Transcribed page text
::::::::::
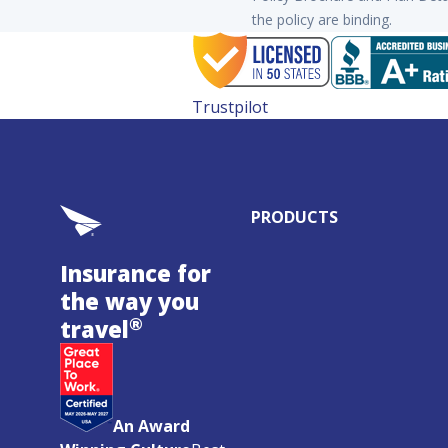
the policy are binding.
Trustpilot
PRODUCTS
Insurance for
the way you
®
travel
An Award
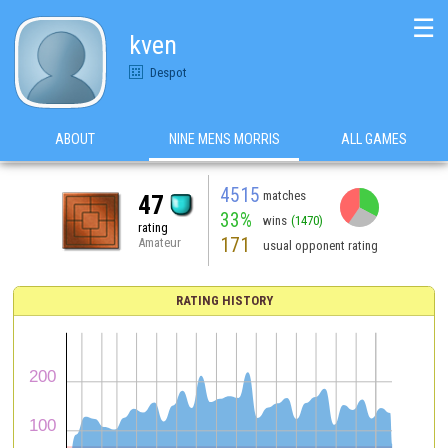
☰
kven
Despot
ABOUT
NINE MENS MORRIS
ALL GAMES
4515
matches
47
33%
wins
(1470)
rating
171
Amateur
usual opponent rating
RATING HISTORY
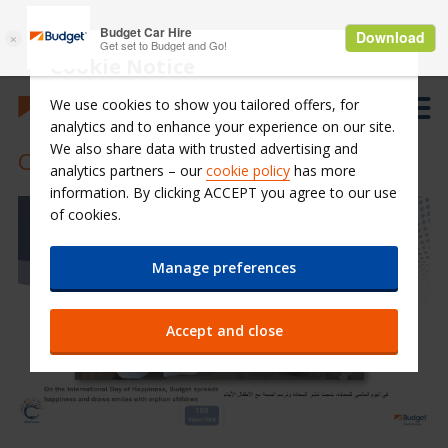
Cookie Notice
We use cookies to show you tailored offers, for
analytics and to enhance your experience on our site.
We also share data with trusted advertising and
CSR Events
analytics partners – our
cookie policy
has more
information. By clicking ACCEPT you agree to our use
of cookies.
Manage preferences
Accept and close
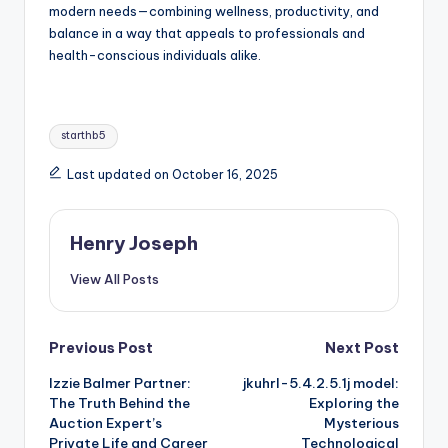
modern needs—combining wellness, productivity, and
balance in a way that appeals to professionals and
health-conscious individuals alike.
Tags:
starthb5
Last updated on October 16, 2025
Henry Joseph
View All Posts
Post
Previous Post
Next Post
Izzie Balmer Partner:
jkuhrl-5.4.2.5.1j model:
navigation
The Truth Behind the
Exploring the
Auction Expert’s
Mysterious
Private Life and Career
Technological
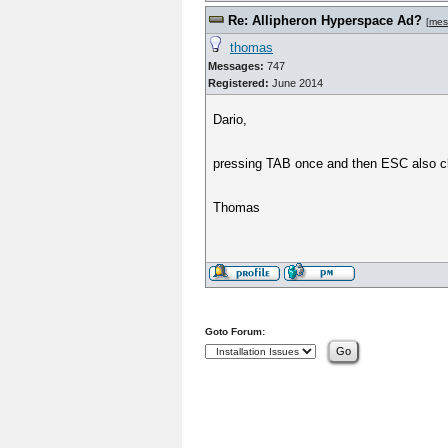
Re: Allipheron Hyperspace Ad?
[
mes
thomas
Messages:
747
Registered:
June 2014
Dario,
pressing TAB once and then ESC also clo
Thomas
Goto Forum:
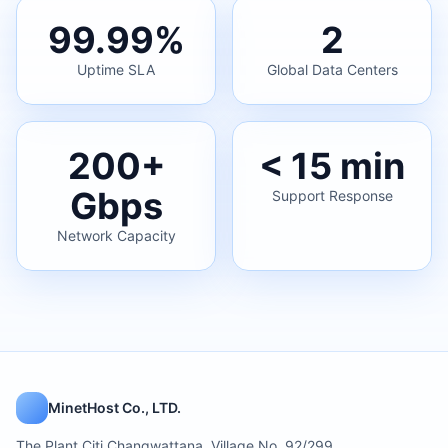
99.99%
2
Uptime SLA
Global Data Centers
200+
< 15 min
Gbps
Support Response
Network Capacity
MinetHost Co., LTD.
The Plant Citi Changwattana, Village No. 92/299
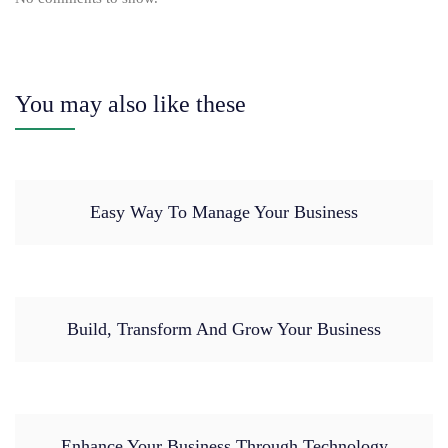
You may also like these
Easy Way To Manage Your Business
Build, Transform And Grow Your Business
Enhance Your Business Through Technology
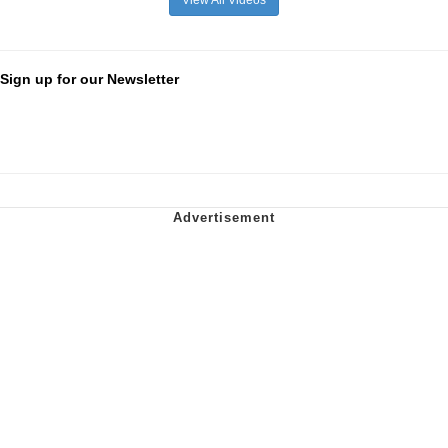
Sign up for our Newsletter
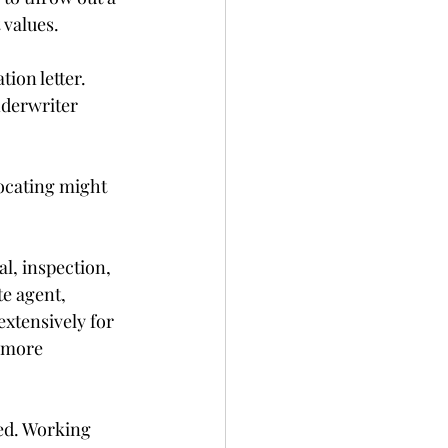
 values.
ion letter. 
nderwriter 
ocating might 
l, inspection, 
e agent, 
xtensively for 
 more 
ed. Working 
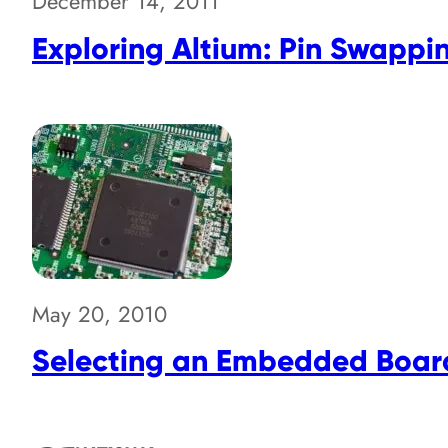
December 14, 2011
Exploring Altium: Pin Swappi
May 20, 2010
Selecting an Embedded Boar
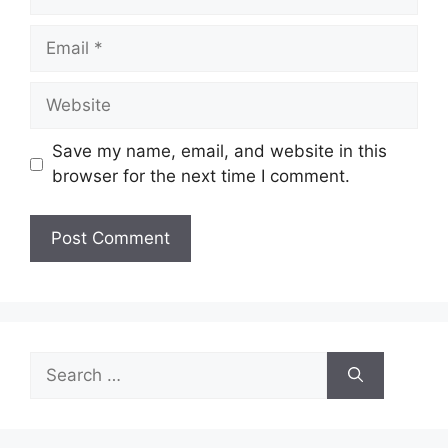
Email
Website
Save my name, email, and website in this
browser for the next time I comment.
Search
for:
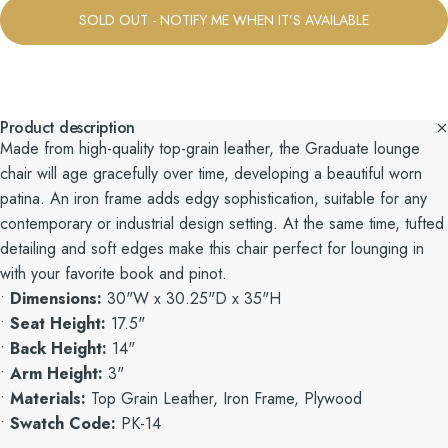
SOLD OUT - NOTIFY ME WHEN IT’S AVAILABLE
Product description
Made from high-quality top-grain leather, the Graduate lounge
chair will age gracefully over time, developing a beautiful worn
patina. An iron frame adds edgy sophistication, suitable for any
contemporary or industrial design setting. At the same time, tufted
detailing and soft edges make this chair perfect for lounging in
with your favorite book and pinot.
•
Dimensions:
30"W x 30.25"D x 35"H
•
Seat Height:
17.5"
•
Back Height:
14"
•
Arm Height:
3"
•
Materials:
Top Grain Leather, Iron Frame, Plywood
•
Swatch Code:
PK-14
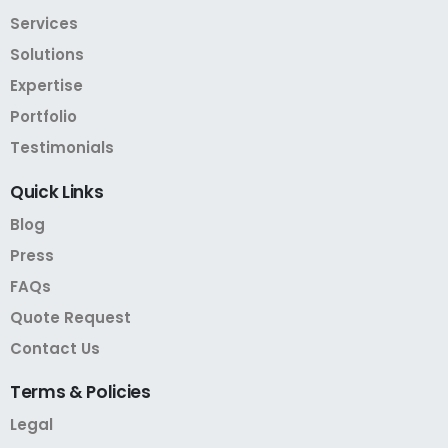
Services
Solutions
Expertise
Portfolio
Testimonials
Quick
Links
Blog
Press
FAQs
Quote Request
Contact Us
Terms
&
Policies
Legal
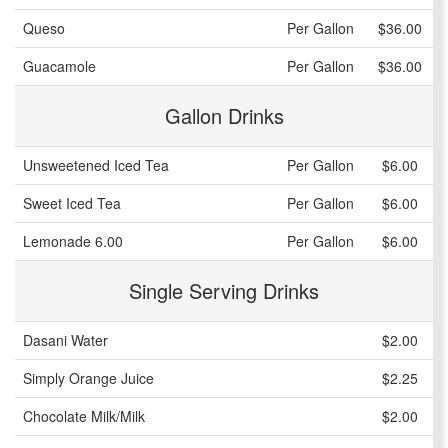
Queso
Per Gallon
$36.00
Guacamole
Per Gallon
$36.00
Gallon Drinks
Unsweetened Iced Tea
Per Gallon
$6.00
Sweet Iced Tea
Per Gallon
$6.00
Lemonade 6.00
Per Gallon
$6.00
Single Serving Drinks
Dasani Water
$2.00
Simply Orange Juice
$2.25
Chocolate Milk/Milk
$2.00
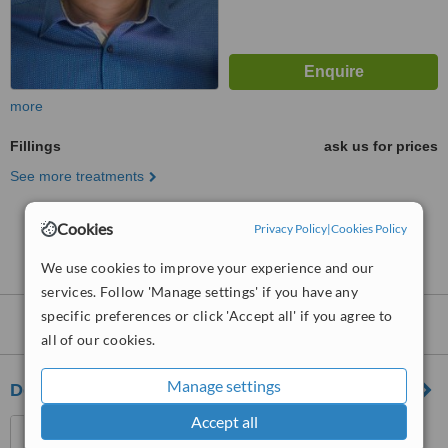
more
Fillings
ask us for prices
See more treatments
Cookies
No further information on Fillings clinics in Essex
Privacy Policy
|
Cookies Policy
Road
We use cookies to improve your experience and our
services. Follow 'Manage settings' if you have any
specific preferences or click 'Accept all' if you agree to
Nearby clinics that provide
Fillings
:
all of our cookies.
Manage settings
Dental Artistry
Accept all
6-8 High Street, Hornsey,
London, N8 7PD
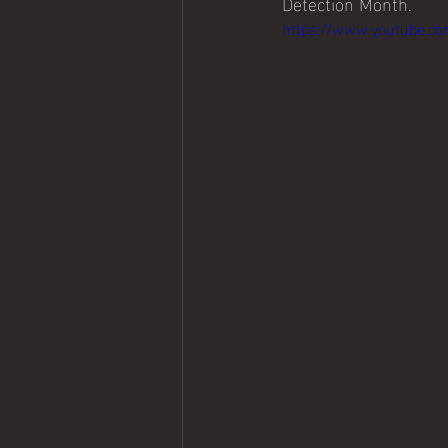
Detection Month.
https://www.youtube.c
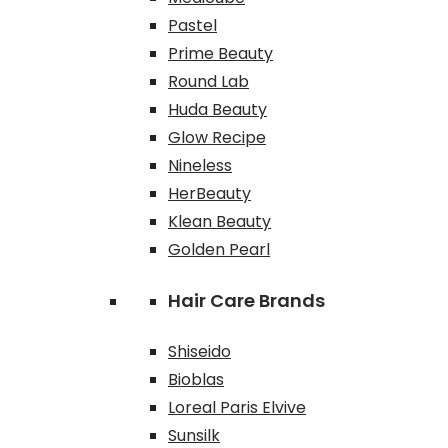
Pastel
Prime Beauty
Round Lab
Huda Beauty
Glow Recipe
Nineless
HerBeauty
Klean Beauty
Golden Pearl
Hair Care Brands
Shiseido
Bioblas
Loreal Paris Elvive
Sunsilk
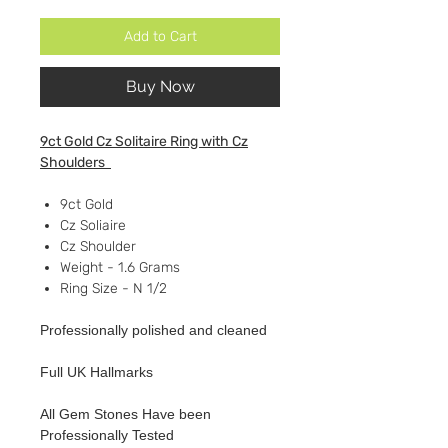
Add to Cart
Buy Now
9ct Gold Cz Solitaire Ring with Cz
Shoulders
9ct Gold
Cz Soliaire
Cz Shoulder
Weight - 1.6 Grams
Ring Size - N 1/2
Professionally polished and cleaned
Full UK Hallmarks
All Gem Stones Have been
Professionally Tested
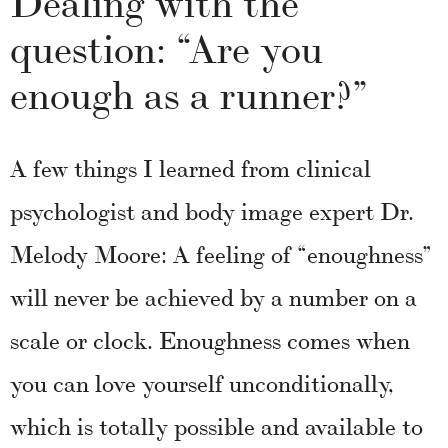
question: “Are you
enough as a runner?”
A few things I learned from clinical
psychologist and body image expert Dr.
Melody Moore: A feeling of “enoughness”
will never be achieved by a number on a
scale or clock. Enoughness comes when
you can love yourself unconditionally,
which is totally possible and available to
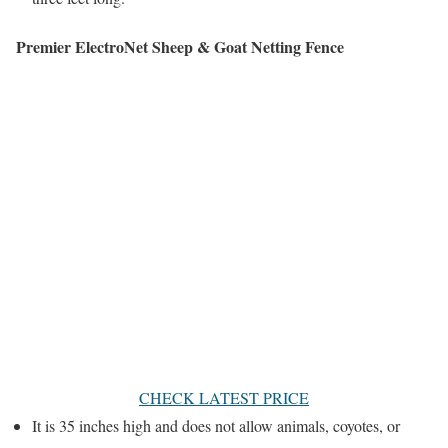
Premier ElectroNet Sheep & Goat Netting Fence
CHECK LATEST PRICE
It is 35 inches high and does not allow animals, coyotes, or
::::::::::
JOB
Substitute "Feefo" for "Trustpilot" throughout the records and write them out again with nothing else altered. Leave the pictures out.

EXERCISE OUTPUT
the policy are binding.
Feefo
PRODUCTS
Insurance for
the way you
®
travel
An Award
☰
kven
Despot
ABOUT
NINE MENS MORRIS
ALL GAMES
4515
matches
47
33%
wins
(1470)
rating
171
Amateur
usual opponent rating
RATING HISTORY
Cookie Notice
We use cookies to show you tailored offers, for
analytics and to enhance your experience on our site.
We also share data with trusted advertising and
CSR Events
analytics partners – our
cookie policy
has more
information. By clicking ACCEPT you agree to our use
of cookies.
Manage preferences
Accept and close
modern needs—combining wellness, productivity, and
balance in a way that appeals to professionals and
health-conscious individuals alike.
Tags:
starthb5
Last updated on October 16, 2025
Henry Joseph
View All Posts
Post
Previous Post
Next Post
Izzie Balmer Partner:
jkuhrl-5.4.2.5.1j model:
navigation
The Truth Behind the
Exploring the
Auction Expert’s
Mysterious
Private Life and Career
Technological
Re: Allipheron Hyperspace Ad?
[
mes
thomas
Messages:
747
Registered:
June 2014
Dario,
pressing TAB once and then ESC also clo
Thomas
Goto Forum:
99.99%
2
Uptime SLA
Global Data Centers
200+
< 15 min
Gbps
Support Response
Network Capacity
MinetHost Co., LTD.
The Plant Citi Changwattana, Village No. 92/299
You may also like these
Easy Way To Manage Your Business
Build, Transform And Grow Your Business
Enhance Your Business Through Technology
Sign up for our Newsletter
 values.
ion letter. 
nderwriter 
ocating might 
l, inspection, 
e agent, 
xtensively for 
 more 
ed. Working 
December 14, 2011
Exploring Altium: Pin Swappi
May 20, 2010
Selecting an Embedded Boar
Email
Website
Save my name, email, and website in this
browser for the next time I comment.
Search
for:
SOLD OUT - NOTIFY ME WHEN IT’S AVAILABLE
Product description
Made from high-quality top-grain leather, the Graduate lounge
chair will age gracefully over time, developing a beautiful worn
patina. An iron frame adds edgy sophistication, suitable for any
contemporary or industrial design setting. At the same time, tufted
detailing and soft edges make this chair perfect for lounging in
with your favorite book and pinot.
•
Dimensions:
30"W x 30.25"D x 35"H
•
Seat Height:
17.5"
•
Back Height:
14"
•
Arm Height:
3"
•
Materials:
Top Grain Leather, Iron Frame, Plywood
•
Swatch Code:
PK-14
Services
Solutions
Expertise
Portfolio
Testimonials
Quick
Links
Blog
Press
FAQs
Quote Request
Contact Us
Terms
&
Policies
Legal
Queso
Per Gallon
$36.00
Guacamole
Per Gallon
$36.00
Gallon Drinks
Unsweetened Iced Tea
Per Gallon
$6.00
Sweet Iced Tea
Per Gallon
$6.00
Lemonade 6.00
Per Gallon
$6.00
Single Serving Drinks
Dasani Water
$2.00
Simply Orange Juice
$2.25
Chocolate Milk/Milk
$2.00
more
Fillings
ask us for prices
See more treatments
Cookies
No further information on Fillings clinics in Essex
Privacy Policy
|
Cookies Policy
Road
We use cookies to improve your experience and our
services. Follow 'Manage settings' if you have any
specific preferences or click 'Accept all' if you agree to
Nearby clinics that provide
Fillings
:
all of our cookies.
Manage settings
Dental Artistry
Accept all
6-8 High Street, Hornsey,
London, N8 7PD
Detection Month.
https://www.youtube.c
Pastel
Prime Beauty
Round Lab
Huda Beauty
Glow Recipe
Nineless
HerBeauty
Klean Beauty
Golden Pearl
Hair Care Brands
Shiseido
Bioblas
Loreal Paris Elvive
Sunsilk
Add to Cart
Buy Now
9ct Gold Cz Solitaire Ring with Cz
Shoulders
9ct Gold
Cz Soliaire
Cz Shoulder
Weight - 1.6 Grams
Ring Size - N 1/2
Professionally polished and cleaned
Full UK Hallmarks
All Gem Stones Have been
Professionally Tested
question: “Are you
enough as a runner?”
A few things I learned from clinical
psychologist and body image expert Dr.
Melody Moore: A feeling of “enoughness”
will never be achieved by a number on a
scale or clock. Enoughness comes when
you can love yourself unconditionally,
which is totally possible and available to
Premier ElectroNet Sheep & Goat Netting Fence
CHECK LATEST PRICE
It is 35 inches high and does not allow animals, coyotes, or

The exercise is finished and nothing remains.